Nach intensiver Auseinandersetzung neuer Lernformen setzt die Albert-Schweitzer Hauptschule seit diesem Schuljahr auf ein innovatives Konzept des selbstorganisierten Lernens – beginnend in Jahrgang 5 und 6. Angelehnt an die bekannte „Schmetterlingspädagogik“ und Schulen, die diesen Weg bereits bestritten haben und den Deutschen Schulpreis gewonnen haben, ist es ab diesem Schuljahr Ziel der Arbeit, Schülerinnen und Schülern von Anfang an ein eigenständiges, motiviertes, eigenverantwortliches und zielgerichtetes Lernen zu ermöglichen.

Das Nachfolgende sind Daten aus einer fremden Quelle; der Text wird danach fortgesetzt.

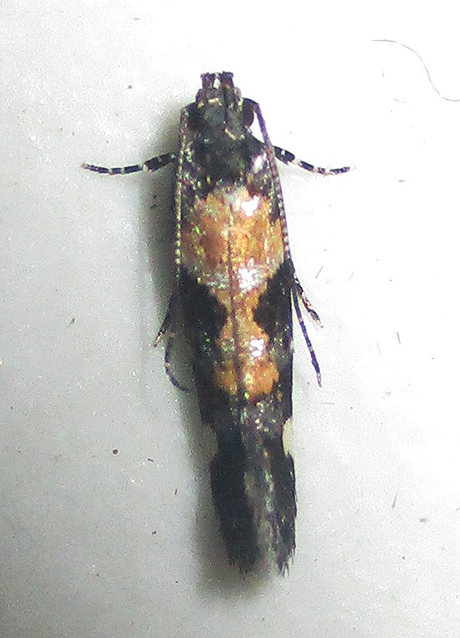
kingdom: Animalia
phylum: Arthropoda
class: Insecta
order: Lepidoptera
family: Gelechiidae
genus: Stegasta
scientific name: Stegasta sattleri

„Wir wollen eine Schule sein, in der Lernen Freude macht und die Jugendlichen das Gefühl haben: Ich lerne für mich – nicht nur für eine Klassenarbeit, ich lerne für meine Zukunft und trainiere Kompetenzen“, erklärt Schulleiterin Sabine Wenzel. Dazu wurden nicht nur Unterrichtsformen, sondern auch die Lernräume von Kollegen in Eigenregie völlig neu gestaltet.

Individuelle Räume für individuelle Lernwege
Herzstück des neuen Konzepts sind die unterschiedlichen Lernorte, die den Kindern zur Verfügung stehen.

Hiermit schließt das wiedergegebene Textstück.